Thursday, April 12, 2012

Cooking in Colombia

To begin with, I want to apologize for being in so many of the pictures. For some odd reason, David, who is the photographer in our family, likes to take pictures of me.

Cooking here in Colombia is interesting. Rule #1: Fresh is always cheaper than canned or frozen. Note Exhibit A below. A 12-ounce can of Hunt's tomato paste costs $4.65, at today's exchange rate.  A 14-ounce can of canned tomatoes costs about $3.50.  The equivalent amount of fresh tomatoes costs about $.70

So I walk a few blocks to the twice-weekly vegetable market, the Placita Movil.  David and I are easy to spot among the maids, who know a lot more about the produce than I do.
Or if we can't wait for the market, the Harris-Teeter of Bogota, Carrulla, has several stores within walking distance.  Shopping really is fairly civilized here, although you may not recognize some of the produce.
Rule #2:  It takes longer to cook dinner.  Luckily, I like to cook, and cooking keeps me warm in our always chilly apartment.  An easy way to change all those fresh tomatoes into spaghetti sauce is to slice them in half, then grate the tomatoes.  No chopping or peeling involved.  The lovely tomato pulp is in the bowl, and the skin is left in your hand.  Simmer until it reaches the desired consistency.
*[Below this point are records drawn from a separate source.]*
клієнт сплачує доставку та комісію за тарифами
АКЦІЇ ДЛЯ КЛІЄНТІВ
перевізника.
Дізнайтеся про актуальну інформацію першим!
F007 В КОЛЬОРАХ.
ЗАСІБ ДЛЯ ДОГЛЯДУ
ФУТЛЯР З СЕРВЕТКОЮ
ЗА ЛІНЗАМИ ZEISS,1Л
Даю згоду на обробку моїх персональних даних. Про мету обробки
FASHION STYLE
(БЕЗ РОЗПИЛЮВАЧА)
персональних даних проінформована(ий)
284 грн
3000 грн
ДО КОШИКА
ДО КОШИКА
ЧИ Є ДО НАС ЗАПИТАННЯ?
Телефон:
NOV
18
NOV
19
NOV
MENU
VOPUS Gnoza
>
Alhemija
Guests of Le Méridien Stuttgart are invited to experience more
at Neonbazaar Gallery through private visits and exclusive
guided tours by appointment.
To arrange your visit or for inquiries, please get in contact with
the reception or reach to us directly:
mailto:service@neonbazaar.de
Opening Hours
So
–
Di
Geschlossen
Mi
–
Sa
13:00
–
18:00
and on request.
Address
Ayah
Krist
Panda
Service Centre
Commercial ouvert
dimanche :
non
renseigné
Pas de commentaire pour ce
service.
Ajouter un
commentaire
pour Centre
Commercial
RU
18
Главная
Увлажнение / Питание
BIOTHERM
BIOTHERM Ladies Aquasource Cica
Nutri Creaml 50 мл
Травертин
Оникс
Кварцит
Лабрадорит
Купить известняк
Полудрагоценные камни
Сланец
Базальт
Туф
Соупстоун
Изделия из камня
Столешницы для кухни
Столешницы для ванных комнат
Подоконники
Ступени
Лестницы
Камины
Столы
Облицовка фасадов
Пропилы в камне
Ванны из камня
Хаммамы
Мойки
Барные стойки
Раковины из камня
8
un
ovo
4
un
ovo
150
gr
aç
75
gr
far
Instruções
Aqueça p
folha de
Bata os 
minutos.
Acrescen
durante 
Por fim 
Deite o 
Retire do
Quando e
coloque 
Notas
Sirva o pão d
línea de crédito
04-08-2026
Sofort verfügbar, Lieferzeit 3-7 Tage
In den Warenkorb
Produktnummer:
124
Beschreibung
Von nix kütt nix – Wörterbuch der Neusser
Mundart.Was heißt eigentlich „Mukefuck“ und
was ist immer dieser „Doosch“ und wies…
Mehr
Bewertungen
Rule #3:  Sometime you can't get there from here, so go local.  Our inventive and crazed Chilean Elder Serey was going home, and wanted an American Thanksgiving dinner.  I found turkey at Carrulla, made rolls and mashed potatoes, and a tropical fruit salad (OK, not traditionally American, but delicious anyway.)  But what about homemake Cranberry sauce, a must-have at every Henderson Thanksgiving table for years?  Well, we do have Mora berries, somewhat related to blackberries and raspberries, but not as sweet, and they thicken on their own like cranberries.  The Mora berry sauce was delicious.
What to drink?  Refer to rule #1.  Fresh limónada is cheap, about $.80 for two quarts, including the sugar. Note the industrial-strength juicer bought at 7 de Agosto, a crazy local market. It makes quick work of limes (no lemons here) for limónada.
Fresh squeezed orange juice is cheaper than bought, although it is a fair amount of work to save $1.00. We buy it bagged.
In short, although the kitchen is small, and lacks a dishwasher and garbage disposal, which I always considered essential to civilized living, I am grateful for what we do have.  An oven, unlimited hot water, enough cookware to meet our needs, a washer and dryer (which double as handy counter space) and the resources to enjoy this lovely and strange country.  We are content.

Paula & Dave

1 comment:

Teri Boulter said...

Just got back from the Super Walmart and I must admit, it is not nearly as fun as shopping in Colombia! Faster, yes...but not as fun!!